**Compito breve 1**
Per favore, restituisci senza modifiche il passo del testo estratto che va da "Fine aprile 1945, giorno" fino a "Ritengo necessario rileggerlo." compreso.
**Compito breve 2**
Rispondi a queste domande basandoti sul testo estratto:
(a) Quale data compare sopra il titolo dell'articolo?
(b) Su quale testata e in quale mese e anno era apparso il precedente articolo dell'autore?
(c) Quale soprannome è riportato tra parentesi per Francesco Otello Montanari?
**Compito breve 3**
Elenca i tipi di materiale che, secondo il testo estratto, i visitatori troveranno sul sito.

**Testo estratto**
◇ ◇ ◇ ◇

BENVENUTI, CHIUNQUE VOI SIATE

Se siete fautori del "politcally correct", se siete convinti che il mondo è davvero quello che vi hanno raccontato, se pensate di avere tutta la verità in tasca, se siete soliti riempirvi la bocca di concetti e categorie "democraticizzanti", sappiate che questo non è luogo adatto a Voi.

Se, invece, siete giunti alla conclusione che questo mondo infame vi prende in giro giorno dopo giorno, se avete finalmente capito che vi hanno riempito la testa di menzogne sin dalla più tenera età, se avete realizzato che il mondo, così come è, è destinato ad un lungo e triste declino, se siete convinti che è giunta l'ora di girare radicalmente pagina , allora siete nel posto giusto.
Troverete documenti,scritti, filmati, foto e quant'altro possa sostenervi in questa santa lotta contro tutti e tutto. Avrete anche la possibilità di scrivere i Vostri commenti, le Vostre impressioni, le Vostre Paure e le Vostre speranze.

Svegliamoci dal torpore perché possa venire una nuova alba, una nuova era!


mercoledì 15 giugno 2011

ANCORA UNA VOLTA SUL “GRANDE PARTIGIANO” EVVIVA (COME LA CHIAMANO?) LIBERAZIONE?

di Filippo Giannini

  Fine aprile 1945, giorno della Liberazione. Voglio iniziare (ma solo per iniziare) con il ricordo di un grande uomo, grande uomo, anche se partigiano. Siano i lettori a giudicarlo.
Questo articolo necessita, però, di una premessa, cioè richiamarne alla memoria un mio precedente apparso su “Nuovo Fronte” del novembre 2000, con il titolo: “FRANCESCO MONTANARI, PARTIGIANO, MA GRANDE UOMO”. Ritengo necessario rileggerlo.
Avevo scritto: <La quiete agiografica nella quale si cullavano da anni le forze resistenziali antifasciste fu scossa violentemente un giorno del 1990. Accadde che un ex deputato comunista ed ex partigiano, l’ingegner Francesco Otello Montanari (“Cincino”), ricordando gli eccidi compiuti dai suoi compagni nelle giornate primaverili (e ben oltre) del 1945, lanciò appunto “quel giorno del 1990, un grido accorato: ‘Chi sa parli!’”.

◇ ◇ ◇ ◇

**Dati forniti**

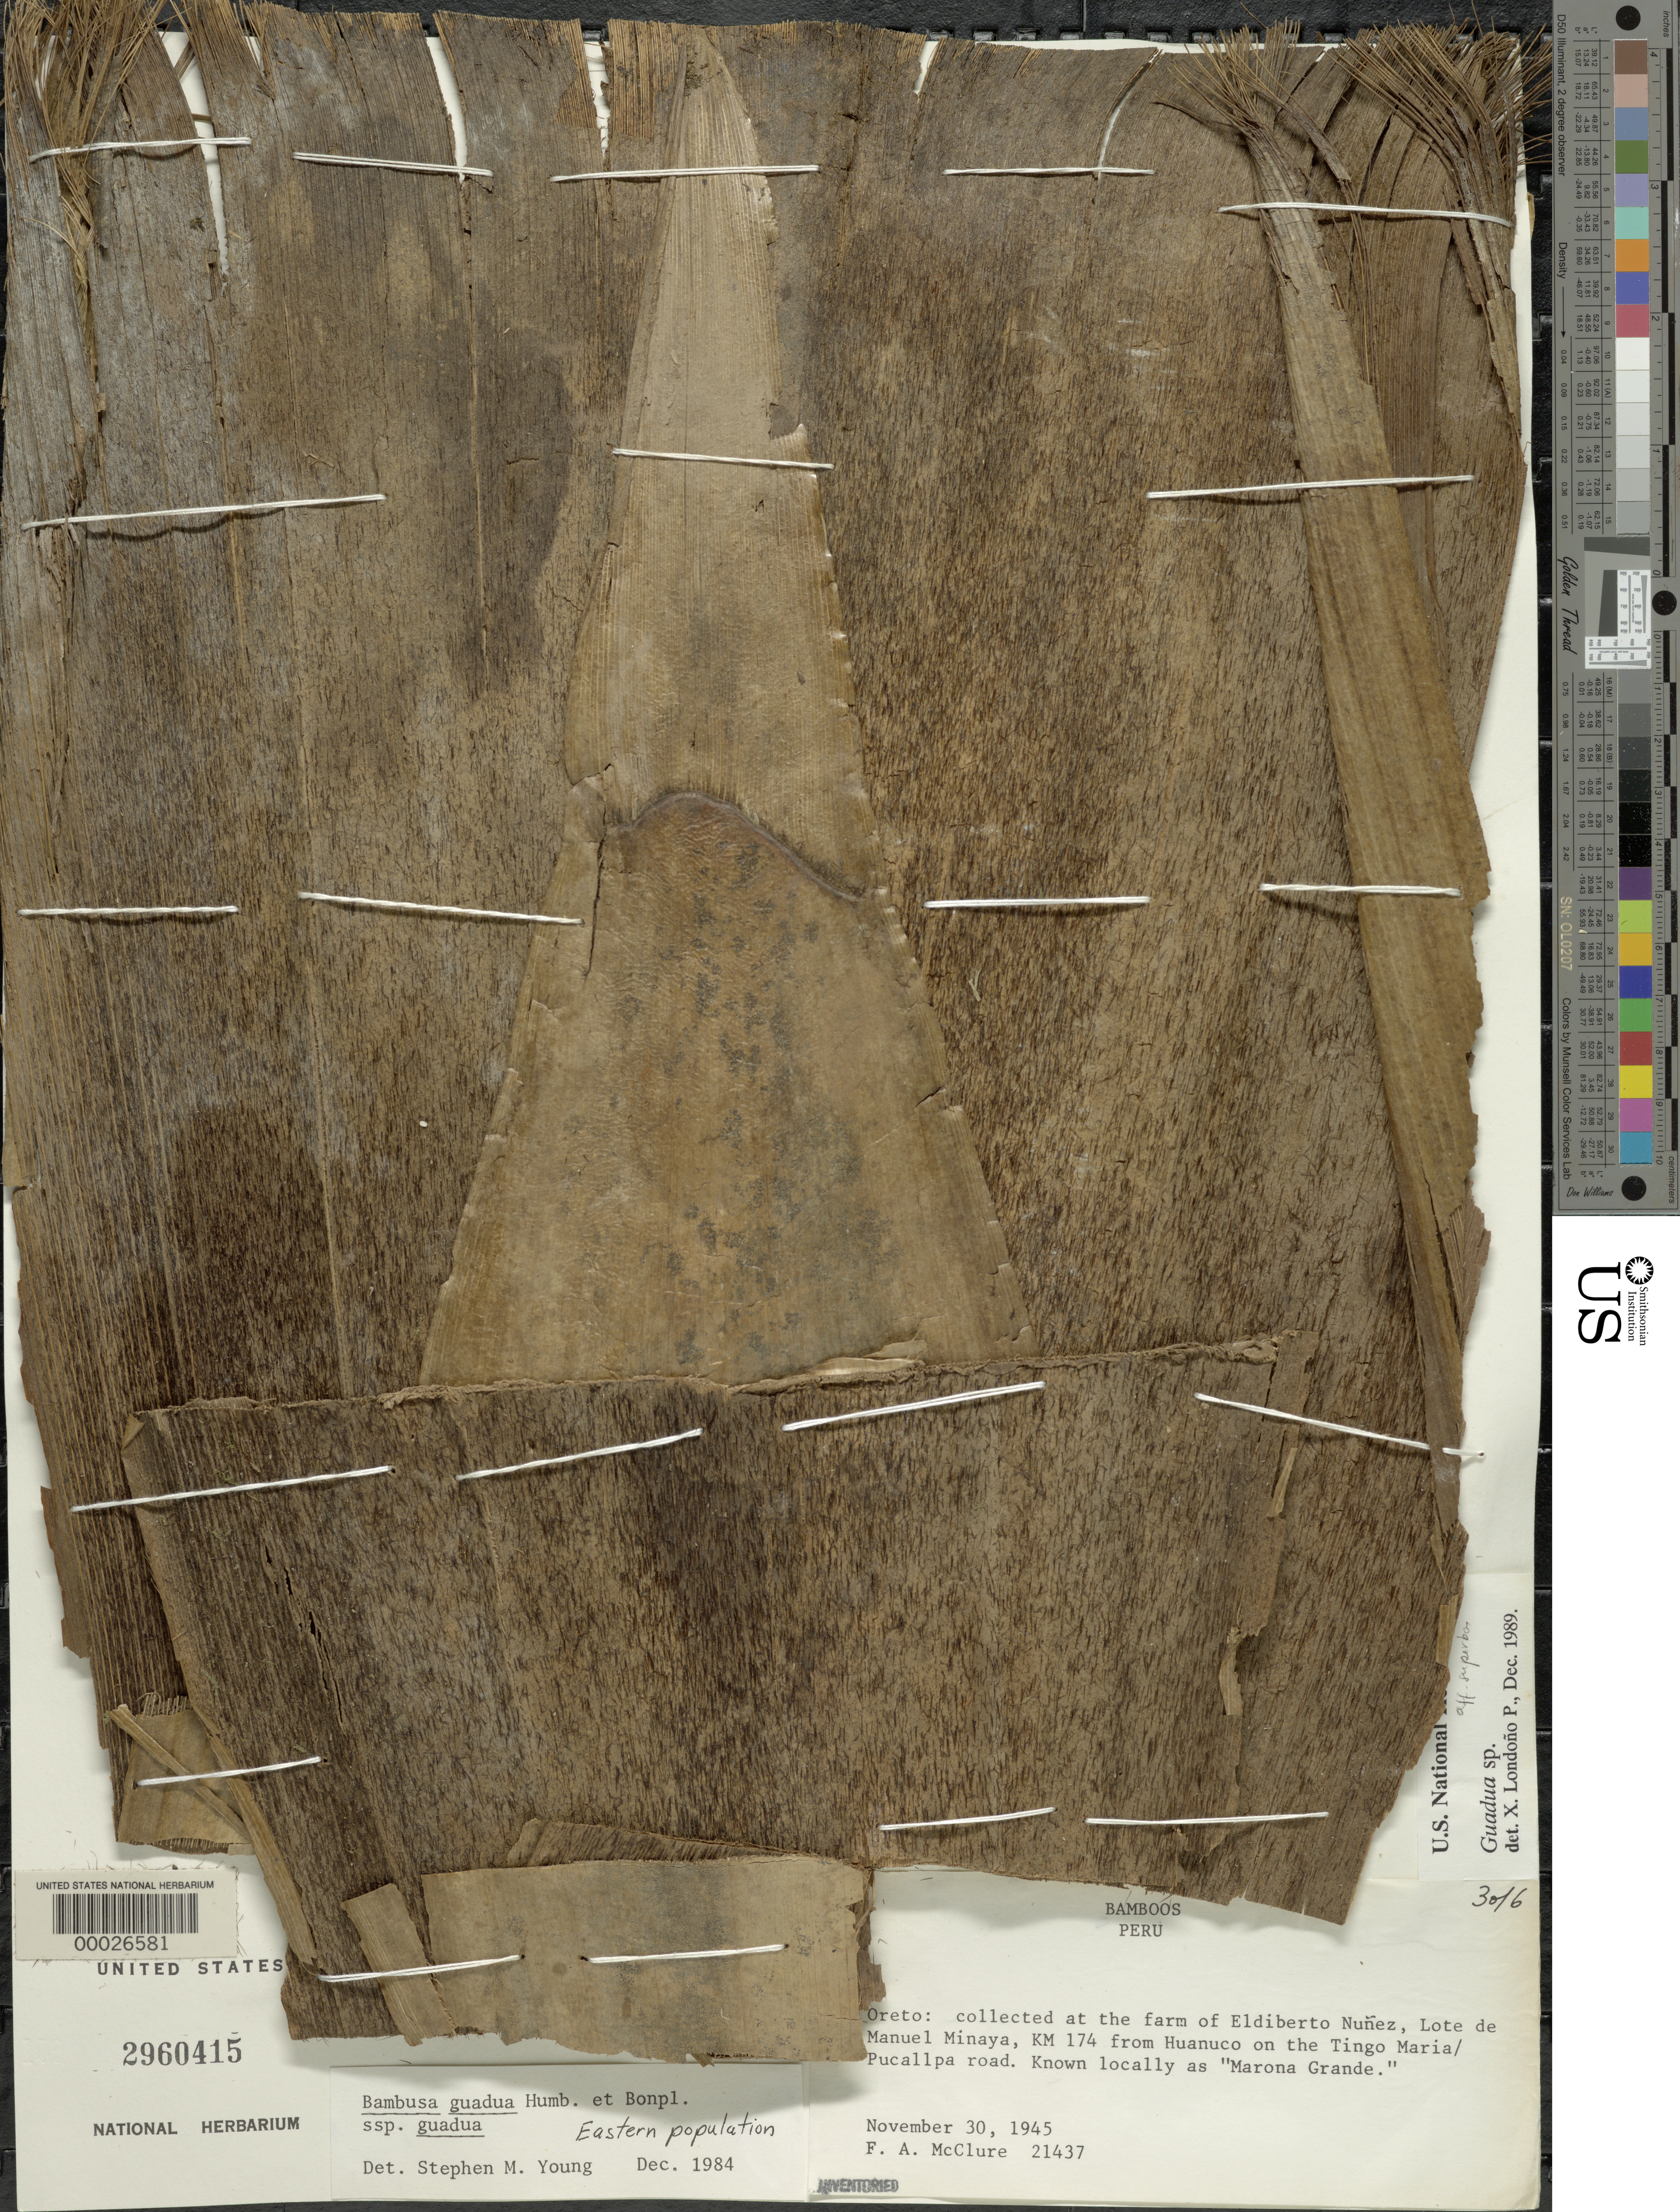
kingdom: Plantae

◇ ◇ ◇ ◇

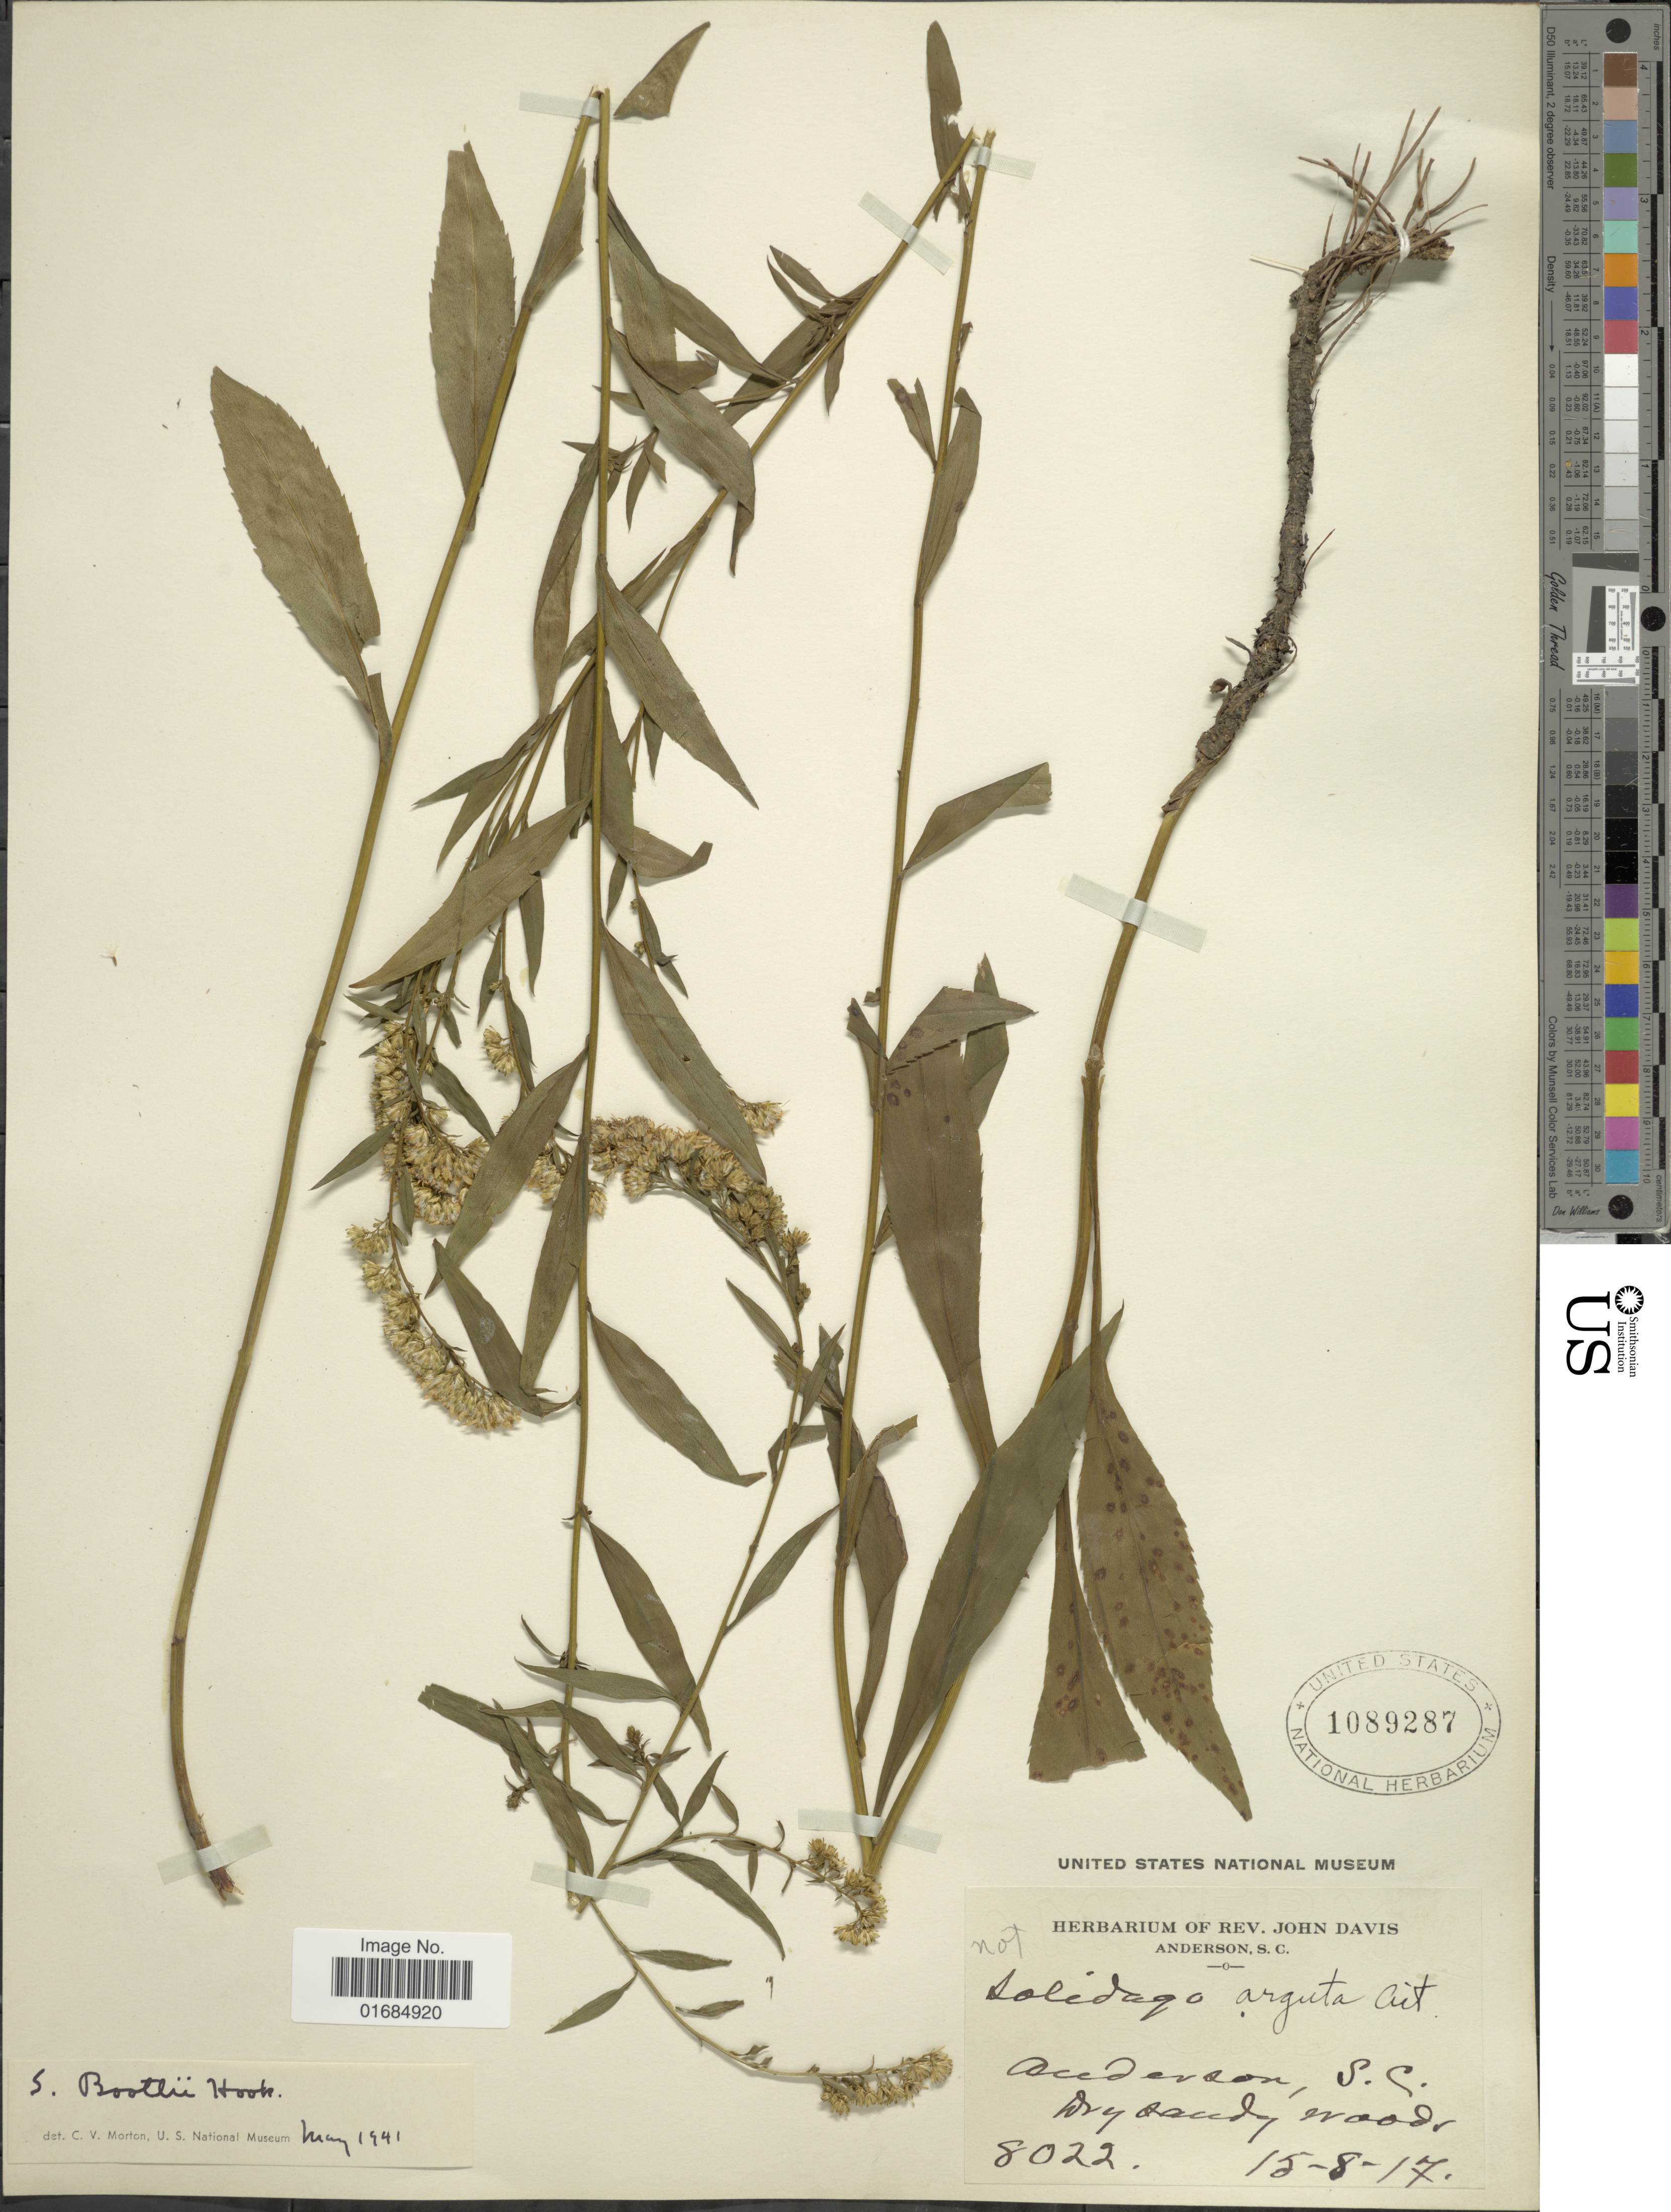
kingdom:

◇ ◇ ◇ ◇

**Risposta completa 1**
Fine aprile 1945, giorno della Liberazione. Voglio iniziare (ma solo per iniziare) con il ricordo di un grande uomo, grande uomo, anche se partigiano. Siano i lettori a giudicarlo.
Questo articolo necessita, però, di una premessa, cioè richiamarne alla memoria un mio precedente apparso su “Nuovo Fronte” del novembre 2000, con il titolo: “FRANCESCO MONTANARI, PARTIGIANO, MA GRANDE UOMO”. Ritengo necessario rileggerlo.

**Risposta completa 2**
(a) Mercoledì 15 giugno 2011.
(b) Su "Nuovo Fronte", nel novembre 2000.
(c) "Cincino".

**Risposta completa 3**
Documenti, scritti, filmati, foto.